Furthermore, what also became obvious was that these same people demonstrated a reluctance to listen to anything that didn’t fit in with their own fixed views of what sponsorship could deliver. In other words, only ideas that emanate from within, or in some cases, through the agency that they use, would be considered. It doesn’t need much thinking to understand why this attitude prevails – fear of the unknown, that’s what that is.

Sending out what we all refer to as proposals is rather like trying to win the lottery.

The current situation immediately takes my mind back to that old story about King Harold, who in 1066, on the night before the Battle of Hastings, was asked by his servant if he wanted to talk to a salesman who had called, offering a new weapon which he believed might help King Harold win the forthcoming combat. Harold’s reply was the classic “tell him I’m too busy preparing to fight a battle to talk to a salesman”. Not a problem, the salesman told the servant and threw a cover back over the new invention in his cart, a machine gun, and carried on to the next town! That sums up far too many marketing departments in the corporate sector when it comes to creative sponsorship opportunities.

The final problem, which results in a lack of sponsorship, is blindingly obvious. The clue lies in the word ‘proposal’. How can you possibly send a proposal to a company and expect it to excite or even interest that company, when it has been put together without any prior discussion whatsoever about the detailed business issue that faces the company, both in the short and medium term? It’s no different from walking into a shop and the salesperson approaching you with an assortment of products under his arm that he thinks you might want to see! It’s ludicrous. Virtually every sponsorship deal that I have ever secured has been based on thorough research with carefully targeted companies. Once I know some of the issues that a particular business face, then I can devise a proposed sponsorship strategy designed to meet those specific issues. Sending out what we all refer to as proposals is rather like trying to win the lottery.

You’re probably now thinking that what I’ve said is all very well in theory, but impractical in the real world of sponsorship selling. If you are, then you’re wrong. I’d like to use a short anecdote to explain why I say this. For the past three years, I’ve been invited by the BRDC to deliver sponsorship sales training courses at Silverstone for their Superstar and Rising Star drivers. During last year’s course I was running through one of several case studies that I use to highlight a specific sponsorship strategy. The case study involved a sponsorship deal that I secured many years ago which allowed me to turn professional as a race driver. At that time, a season of Formula Ford cost around £12500. My sponsorship deal was for £25000. As I explained to the delegates the way that I’d gone about selling this to the company in question, I could immediately sense that a few of them were thinking that a deal going back many years had no relevance whatsoever to the current times.

They were far from the truth. When I’d finished explaining how I’d structured the proposal and then outlined the strategy that I’d created for commercially exploiting the deal to deliver the agreed objectives, one of the delegates stood up.

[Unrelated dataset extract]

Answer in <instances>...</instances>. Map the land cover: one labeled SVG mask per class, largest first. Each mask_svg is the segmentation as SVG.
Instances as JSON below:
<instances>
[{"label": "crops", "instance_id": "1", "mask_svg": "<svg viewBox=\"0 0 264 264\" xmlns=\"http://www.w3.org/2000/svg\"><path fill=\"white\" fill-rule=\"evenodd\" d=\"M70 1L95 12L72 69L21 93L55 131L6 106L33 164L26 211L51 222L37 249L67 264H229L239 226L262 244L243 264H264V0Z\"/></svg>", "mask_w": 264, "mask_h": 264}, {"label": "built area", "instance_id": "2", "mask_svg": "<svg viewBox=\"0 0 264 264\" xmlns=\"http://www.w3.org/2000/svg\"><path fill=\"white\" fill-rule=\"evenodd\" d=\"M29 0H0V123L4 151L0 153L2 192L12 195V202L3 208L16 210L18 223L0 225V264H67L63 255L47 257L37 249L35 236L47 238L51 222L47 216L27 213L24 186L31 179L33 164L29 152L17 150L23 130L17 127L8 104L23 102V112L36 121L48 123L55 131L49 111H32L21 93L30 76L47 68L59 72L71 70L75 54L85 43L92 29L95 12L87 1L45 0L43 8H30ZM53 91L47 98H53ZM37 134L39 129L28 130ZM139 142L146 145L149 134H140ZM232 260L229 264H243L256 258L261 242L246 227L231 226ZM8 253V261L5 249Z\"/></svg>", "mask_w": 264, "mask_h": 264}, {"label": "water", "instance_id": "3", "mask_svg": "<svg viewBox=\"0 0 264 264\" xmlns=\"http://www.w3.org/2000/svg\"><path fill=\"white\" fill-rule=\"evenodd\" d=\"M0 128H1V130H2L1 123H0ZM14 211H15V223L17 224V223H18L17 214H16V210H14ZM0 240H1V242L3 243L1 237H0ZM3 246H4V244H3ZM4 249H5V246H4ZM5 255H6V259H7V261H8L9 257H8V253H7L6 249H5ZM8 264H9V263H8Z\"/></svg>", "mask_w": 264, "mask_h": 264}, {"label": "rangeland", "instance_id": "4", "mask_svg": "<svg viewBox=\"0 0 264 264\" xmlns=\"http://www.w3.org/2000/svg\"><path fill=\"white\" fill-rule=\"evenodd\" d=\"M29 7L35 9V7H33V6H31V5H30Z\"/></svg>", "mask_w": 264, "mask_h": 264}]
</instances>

He introduced himself as currently being a Director for the company in question and went on to tell everyone that the way I’d structured that sponsorship deal with his company all those years ago, would be just as relevant and successful today. There were a few stunned expressions amongst the delegates! This person went on to say that he agreed 100% with me that the one thing that never changes in the business world is the determination to sell more products and to increase market share. My deal was designed to do just that and that’s why I got the budget I mentioned.

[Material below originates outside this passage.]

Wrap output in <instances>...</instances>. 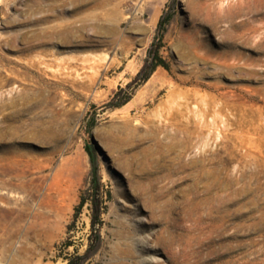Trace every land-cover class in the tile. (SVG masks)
Masks as SVG:
<instances>
[{"label": "rangeland", "instance_id": "1", "mask_svg": "<svg viewBox=\"0 0 264 264\" xmlns=\"http://www.w3.org/2000/svg\"><path fill=\"white\" fill-rule=\"evenodd\" d=\"M241 1L0 0V264H264V0Z\"/></svg>", "mask_w": 264, "mask_h": 264}, {"label": "trees", "instance_id": "2", "mask_svg": "<svg viewBox=\"0 0 264 264\" xmlns=\"http://www.w3.org/2000/svg\"><path fill=\"white\" fill-rule=\"evenodd\" d=\"M161 27V23H159V29ZM158 29V30H159ZM162 39H163V33L162 34H157L155 37V41L152 43L151 45V49L149 50V56L152 55V53L154 52L156 54L155 58L152 59V64L150 65V67H148V65L144 66V68L141 70V72L138 74L139 77H141V80L143 82H146L147 80H149V78L151 77L152 73L155 71V69L162 65L161 62H158V58H157V54L159 52V49L161 47V43H162ZM156 42H158V44H155ZM87 152L90 155V150L89 148H87ZM92 160V158H91ZM92 170L90 173V183H89V188H88V192L93 193V194H99L103 188L102 184H101V180H100V176H99V167L98 165L92 160ZM86 201L83 197H81L80 203H79V208H82L85 204ZM77 209V211H78ZM68 231H70V226L68 227ZM67 261L68 264H74L73 260L74 258L68 257L65 259Z\"/></svg>", "mask_w": 264, "mask_h": 264}, {"label": "bare ground", "instance_id": "3", "mask_svg": "<svg viewBox=\"0 0 264 264\" xmlns=\"http://www.w3.org/2000/svg\"><path fill=\"white\" fill-rule=\"evenodd\" d=\"M232 1V0H231ZM234 1V0H233ZM240 2H242L241 0H240ZM221 4V3H220ZM224 4V3H223ZM193 11V10H192Z\"/></svg>", "mask_w": 264, "mask_h": 264}]
</instances>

When I worked with Benetton F1, I got to know some of the people at Hewlett-Packard, one of our sponsors. I can recall visiting their Head Office in Bracknell and during a meeting with their marketing personnel, being told that HP was not in the business of selling computers, it was in the business of providing business solutions. It struck a chord! That’s how I’ve always felt about my activities in respect of securing sponsorship. I make a point of never looking upon it as selling sponsorship, or even finding business partners. I like to think of what I do as a way of finding effective solutions, through the use of creative and innovative sponsorship strategies, to some of the challenges that a company faces in selling more of its products or services and increasing its market share.

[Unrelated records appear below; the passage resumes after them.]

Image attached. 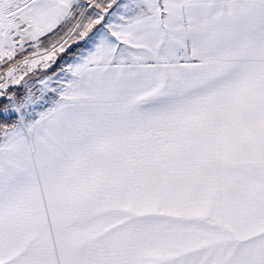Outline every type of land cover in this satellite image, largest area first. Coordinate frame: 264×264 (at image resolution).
I'll list each match as a JSON object with an SVG mask.
<instances>
[{
    "label": "snow or ice",
    "instance_id": "1",
    "mask_svg": "<svg viewBox=\"0 0 264 264\" xmlns=\"http://www.w3.org/2000/svg\"><path fill=\"white\" fill-rule=\"evenodd\" d=\"M0 264H264V0H0Z\"/></svg>",
    "mask_w": 264,
    "mask_h": 264
}]
</instances>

The more I do to help a company increase its sales and marketing share, the more sponsorship deals I seem to secure.

Gary Player, the South African golfer, used to say that the more he practised, the luckier he became! I like to think that the more I do to help a company increase its sales and marketing share, the more sponsorship deals I seem to secure. When I talk to teams, drivers and often parents about the business of securing sponsorship, many tell me that their most difficult task is to decide upon which companies to approach. I have a proven way of showing them how to tackle that topic successfully. However, a high number will say that for them, the most difficult part is getting a meeting. I can understand these concerns, particularly in today’s business world, where so many people use their voicemails as a defence mechanism to avoid speaking to anybody. It fits in with the current fashion for walking around with a giant pair of headphones on one’s head designed to discourage a potential conversation with the wearer. Communication skills, which one might have expected to improve as the world develops, have in fact done just the opposite. One of my pet hates is the use of emails instead of talking face to face or over a phone. I wouldn’t mind if the use of emails meant we were less busy, but that’s not the case. Thousands of the wretched things bombard us all in our daily business lives and I’m finding that for many people it makes them feel more important to deal with everything electronically. The trouble is that unless they are written with care, emails can be ambiguous, hostile, rude and thoughtless.

It’s not going to change much, in my opinion, so if you can’t beat it, make sure you get it to work for you. In my courses, I explain how you do this, but it’s not enough to be good with words. Today you have to be creative in finding the route to speak to people. That has been one of the skills that I’ve developed and it’s based on a combination of honed communication skills, both written and oral, some psychology and a double dose of sheer bloody-mindedness! Don’t give up just because the switchboard operator tells you “we don’t give out names” or “she doesn’t take calls” or, the worst of all, “put it in writing and if we’re interested we’ll get back to you”.

Be ingenious. It’s not difficult if you are determined not to be beaten.